It is known from the records of the city schools that the standard deviation of mathematics test score on the XYZ test is 5. A sample of 200 pupils were taken and it was found that the sample mean score is 75. Previous tests showed the population mean to be 70. Is it safe to conclude that the sample is significantly different from the population at 5% significance level?

The following null and alternative hypotheses need to be tested:

$H_0:\mu=70$

$H_1:\mu\not=70$

This corresponds to a two-tailed test, for which a z-test for one mean, with known population standard deviation will be used.

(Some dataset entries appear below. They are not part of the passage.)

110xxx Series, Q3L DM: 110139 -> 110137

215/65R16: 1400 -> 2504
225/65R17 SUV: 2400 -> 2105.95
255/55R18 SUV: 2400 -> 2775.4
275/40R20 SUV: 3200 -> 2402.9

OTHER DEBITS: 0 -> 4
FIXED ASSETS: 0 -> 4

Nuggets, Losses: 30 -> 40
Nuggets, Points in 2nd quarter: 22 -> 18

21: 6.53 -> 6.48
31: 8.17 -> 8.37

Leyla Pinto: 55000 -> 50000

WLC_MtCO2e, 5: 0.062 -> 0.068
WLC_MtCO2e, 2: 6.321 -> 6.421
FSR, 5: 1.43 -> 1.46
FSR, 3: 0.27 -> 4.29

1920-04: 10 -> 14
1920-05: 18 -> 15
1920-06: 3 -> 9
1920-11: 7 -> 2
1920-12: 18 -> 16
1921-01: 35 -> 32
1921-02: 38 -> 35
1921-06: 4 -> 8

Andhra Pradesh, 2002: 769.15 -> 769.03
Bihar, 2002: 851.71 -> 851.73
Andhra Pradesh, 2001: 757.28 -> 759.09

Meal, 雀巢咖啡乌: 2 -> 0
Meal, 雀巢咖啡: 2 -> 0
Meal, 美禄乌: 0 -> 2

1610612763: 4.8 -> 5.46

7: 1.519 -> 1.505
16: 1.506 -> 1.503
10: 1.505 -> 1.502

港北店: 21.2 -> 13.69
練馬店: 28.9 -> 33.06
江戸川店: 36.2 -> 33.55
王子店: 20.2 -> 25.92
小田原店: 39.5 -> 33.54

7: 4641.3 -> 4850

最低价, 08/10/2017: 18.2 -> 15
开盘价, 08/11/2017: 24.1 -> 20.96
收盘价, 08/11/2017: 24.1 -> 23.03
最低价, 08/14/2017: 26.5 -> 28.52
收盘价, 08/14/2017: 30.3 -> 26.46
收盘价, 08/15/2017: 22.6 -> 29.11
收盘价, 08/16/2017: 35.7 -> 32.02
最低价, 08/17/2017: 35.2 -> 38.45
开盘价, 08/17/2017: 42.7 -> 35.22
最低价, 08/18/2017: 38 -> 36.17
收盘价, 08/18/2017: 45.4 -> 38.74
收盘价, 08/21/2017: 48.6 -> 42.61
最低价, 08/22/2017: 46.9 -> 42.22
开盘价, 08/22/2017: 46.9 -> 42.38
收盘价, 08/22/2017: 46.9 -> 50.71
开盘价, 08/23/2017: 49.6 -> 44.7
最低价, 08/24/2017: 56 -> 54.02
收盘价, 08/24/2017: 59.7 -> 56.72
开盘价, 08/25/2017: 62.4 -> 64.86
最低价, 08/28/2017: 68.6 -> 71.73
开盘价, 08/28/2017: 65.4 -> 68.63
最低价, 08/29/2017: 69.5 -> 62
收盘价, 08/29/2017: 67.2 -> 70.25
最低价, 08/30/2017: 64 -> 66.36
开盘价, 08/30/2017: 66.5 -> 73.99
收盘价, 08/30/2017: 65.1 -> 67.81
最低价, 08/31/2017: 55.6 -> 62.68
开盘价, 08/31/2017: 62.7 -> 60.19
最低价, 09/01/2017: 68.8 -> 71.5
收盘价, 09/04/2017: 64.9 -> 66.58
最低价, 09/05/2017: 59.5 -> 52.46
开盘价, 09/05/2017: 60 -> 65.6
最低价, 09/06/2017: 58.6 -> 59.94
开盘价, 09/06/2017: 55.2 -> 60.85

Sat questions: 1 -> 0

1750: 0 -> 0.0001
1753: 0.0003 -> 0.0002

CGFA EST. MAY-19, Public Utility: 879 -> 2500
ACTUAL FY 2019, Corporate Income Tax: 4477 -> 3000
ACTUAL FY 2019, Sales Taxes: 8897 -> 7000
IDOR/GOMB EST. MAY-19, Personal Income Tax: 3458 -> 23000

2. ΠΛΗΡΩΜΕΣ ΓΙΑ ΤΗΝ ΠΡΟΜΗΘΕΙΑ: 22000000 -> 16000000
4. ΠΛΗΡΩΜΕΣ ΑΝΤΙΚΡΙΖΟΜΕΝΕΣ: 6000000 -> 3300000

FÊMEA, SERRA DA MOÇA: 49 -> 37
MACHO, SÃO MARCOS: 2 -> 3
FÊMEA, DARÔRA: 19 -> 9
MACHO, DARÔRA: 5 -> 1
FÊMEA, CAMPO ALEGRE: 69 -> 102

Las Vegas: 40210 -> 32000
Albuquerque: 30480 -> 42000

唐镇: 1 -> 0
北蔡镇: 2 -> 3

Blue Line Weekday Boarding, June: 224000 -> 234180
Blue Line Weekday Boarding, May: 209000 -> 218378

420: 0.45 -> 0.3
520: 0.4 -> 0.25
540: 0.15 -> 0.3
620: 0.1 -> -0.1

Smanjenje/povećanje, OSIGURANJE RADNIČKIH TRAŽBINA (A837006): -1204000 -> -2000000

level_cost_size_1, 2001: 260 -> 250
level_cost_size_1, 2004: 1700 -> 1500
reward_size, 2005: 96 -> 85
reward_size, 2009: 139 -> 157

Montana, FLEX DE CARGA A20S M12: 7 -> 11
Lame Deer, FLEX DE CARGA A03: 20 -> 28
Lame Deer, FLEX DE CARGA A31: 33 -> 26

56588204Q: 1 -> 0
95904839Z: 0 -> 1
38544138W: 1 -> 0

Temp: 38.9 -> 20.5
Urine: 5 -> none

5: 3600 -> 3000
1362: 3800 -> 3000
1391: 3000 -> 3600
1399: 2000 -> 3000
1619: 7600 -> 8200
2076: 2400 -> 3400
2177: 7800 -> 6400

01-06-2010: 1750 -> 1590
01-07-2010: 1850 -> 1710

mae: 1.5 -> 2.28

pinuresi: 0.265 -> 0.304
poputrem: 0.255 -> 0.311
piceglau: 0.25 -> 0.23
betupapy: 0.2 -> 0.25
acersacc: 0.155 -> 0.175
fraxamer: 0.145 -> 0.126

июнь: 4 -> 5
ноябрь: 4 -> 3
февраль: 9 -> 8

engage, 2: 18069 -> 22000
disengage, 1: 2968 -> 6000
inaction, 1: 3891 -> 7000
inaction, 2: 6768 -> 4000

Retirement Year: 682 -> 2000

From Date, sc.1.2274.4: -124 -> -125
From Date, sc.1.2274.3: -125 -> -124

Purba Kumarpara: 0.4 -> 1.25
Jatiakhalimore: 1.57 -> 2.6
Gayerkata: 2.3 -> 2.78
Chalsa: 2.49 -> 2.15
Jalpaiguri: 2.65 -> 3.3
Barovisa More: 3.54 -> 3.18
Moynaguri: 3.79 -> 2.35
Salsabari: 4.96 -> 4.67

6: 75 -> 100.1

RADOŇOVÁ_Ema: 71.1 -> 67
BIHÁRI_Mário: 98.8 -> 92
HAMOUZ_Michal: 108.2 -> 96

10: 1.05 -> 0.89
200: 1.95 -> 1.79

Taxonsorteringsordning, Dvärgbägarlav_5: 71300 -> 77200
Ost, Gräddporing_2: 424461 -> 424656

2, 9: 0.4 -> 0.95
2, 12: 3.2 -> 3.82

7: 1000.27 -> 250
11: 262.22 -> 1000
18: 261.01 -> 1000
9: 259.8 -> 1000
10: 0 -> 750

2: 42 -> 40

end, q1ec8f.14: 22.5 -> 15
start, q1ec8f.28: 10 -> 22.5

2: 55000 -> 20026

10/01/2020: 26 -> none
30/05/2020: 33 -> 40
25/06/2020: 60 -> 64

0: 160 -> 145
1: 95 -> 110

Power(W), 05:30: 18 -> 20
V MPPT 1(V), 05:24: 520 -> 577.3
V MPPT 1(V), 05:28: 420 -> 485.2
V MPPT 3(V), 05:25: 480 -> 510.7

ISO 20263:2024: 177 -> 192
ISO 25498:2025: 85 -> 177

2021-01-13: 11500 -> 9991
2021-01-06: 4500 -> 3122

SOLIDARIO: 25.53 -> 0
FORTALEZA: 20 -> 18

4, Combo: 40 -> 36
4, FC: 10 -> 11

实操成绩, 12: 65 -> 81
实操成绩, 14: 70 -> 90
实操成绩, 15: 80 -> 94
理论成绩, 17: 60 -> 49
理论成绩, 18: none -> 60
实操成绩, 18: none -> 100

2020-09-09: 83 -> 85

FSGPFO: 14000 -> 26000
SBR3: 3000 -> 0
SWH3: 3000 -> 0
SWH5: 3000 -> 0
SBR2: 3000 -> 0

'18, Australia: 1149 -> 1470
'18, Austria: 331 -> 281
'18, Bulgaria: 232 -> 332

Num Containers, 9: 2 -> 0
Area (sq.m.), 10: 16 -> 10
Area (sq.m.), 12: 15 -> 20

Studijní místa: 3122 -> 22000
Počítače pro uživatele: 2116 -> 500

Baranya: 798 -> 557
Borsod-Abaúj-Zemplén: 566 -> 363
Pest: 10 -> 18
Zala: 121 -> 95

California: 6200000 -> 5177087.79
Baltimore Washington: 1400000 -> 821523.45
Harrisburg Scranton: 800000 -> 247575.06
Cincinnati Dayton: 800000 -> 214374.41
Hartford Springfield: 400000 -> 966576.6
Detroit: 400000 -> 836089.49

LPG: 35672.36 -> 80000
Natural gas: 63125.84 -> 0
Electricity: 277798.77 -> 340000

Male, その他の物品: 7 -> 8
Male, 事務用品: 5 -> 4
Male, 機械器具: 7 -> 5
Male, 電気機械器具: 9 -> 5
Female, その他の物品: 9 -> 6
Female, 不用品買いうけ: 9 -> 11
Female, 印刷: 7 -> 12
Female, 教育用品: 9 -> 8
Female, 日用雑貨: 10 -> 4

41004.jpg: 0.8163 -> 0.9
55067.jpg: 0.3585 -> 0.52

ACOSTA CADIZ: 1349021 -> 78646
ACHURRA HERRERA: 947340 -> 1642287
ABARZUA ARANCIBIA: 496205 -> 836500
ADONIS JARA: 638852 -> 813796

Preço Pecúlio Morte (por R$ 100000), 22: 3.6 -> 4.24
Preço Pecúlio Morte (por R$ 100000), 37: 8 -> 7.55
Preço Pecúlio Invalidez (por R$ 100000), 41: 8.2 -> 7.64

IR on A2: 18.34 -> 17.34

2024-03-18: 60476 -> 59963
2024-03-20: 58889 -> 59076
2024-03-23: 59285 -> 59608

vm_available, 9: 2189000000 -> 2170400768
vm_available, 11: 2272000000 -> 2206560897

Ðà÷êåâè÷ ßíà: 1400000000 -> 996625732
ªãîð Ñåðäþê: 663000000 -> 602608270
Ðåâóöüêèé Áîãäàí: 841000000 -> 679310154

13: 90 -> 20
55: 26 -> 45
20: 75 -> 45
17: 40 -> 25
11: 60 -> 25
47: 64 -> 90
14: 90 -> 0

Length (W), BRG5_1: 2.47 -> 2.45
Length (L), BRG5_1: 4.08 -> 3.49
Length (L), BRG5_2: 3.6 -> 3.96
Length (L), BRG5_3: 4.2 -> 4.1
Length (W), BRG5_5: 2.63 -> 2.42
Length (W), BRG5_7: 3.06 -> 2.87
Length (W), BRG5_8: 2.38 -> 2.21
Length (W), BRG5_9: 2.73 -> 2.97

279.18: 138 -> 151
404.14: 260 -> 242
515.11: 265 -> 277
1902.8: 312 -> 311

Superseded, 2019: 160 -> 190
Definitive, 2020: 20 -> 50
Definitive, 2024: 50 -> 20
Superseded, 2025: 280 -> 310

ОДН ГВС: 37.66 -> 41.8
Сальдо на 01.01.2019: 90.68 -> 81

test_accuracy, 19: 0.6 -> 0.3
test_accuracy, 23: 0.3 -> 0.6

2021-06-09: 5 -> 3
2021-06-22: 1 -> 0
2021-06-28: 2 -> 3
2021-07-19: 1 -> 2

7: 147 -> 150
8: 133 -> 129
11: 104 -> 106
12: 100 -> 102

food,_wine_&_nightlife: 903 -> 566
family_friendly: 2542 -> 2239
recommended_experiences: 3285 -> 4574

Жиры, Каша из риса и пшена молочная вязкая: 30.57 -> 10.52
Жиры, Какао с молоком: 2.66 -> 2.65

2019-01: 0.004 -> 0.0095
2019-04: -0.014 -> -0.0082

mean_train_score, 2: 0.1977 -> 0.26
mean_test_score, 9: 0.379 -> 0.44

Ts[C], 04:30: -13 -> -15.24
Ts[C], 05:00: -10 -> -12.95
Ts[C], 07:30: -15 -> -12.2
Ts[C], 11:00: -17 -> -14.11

Based on the information provided, the significance level is $\alpha = 0.05,$ and the critical value for a two-tailed test is $z_c = 1.96.$

The rejection region for this two-tailed test is $R = \{z: |z| > 1.96\}$

The z-statistic is computed as follows:

$z=\dfrac{\bar{x}-\mu}{\sigma/\sqrt{n}}=\dfrac{75-70}{5/\sqrt{200}}$

$=10\sqrt{2}\approx14.142$

Since it is observed that $|z| = 14.142 > 1.96=z_c,$ it is then concluded that the null hypothesis is rejected.

Using the P-value approach: The p-value is $p=2P(Z>14.142)\approx0,$ and since $p = 0 < 0.05=\alpha,$ it is concluded that the null hypothesis is rejected.

Therefore, there is enough evidence to claim that the population mean $\mu$  is different than 70, at the $\alpha = 0.05$ significance level.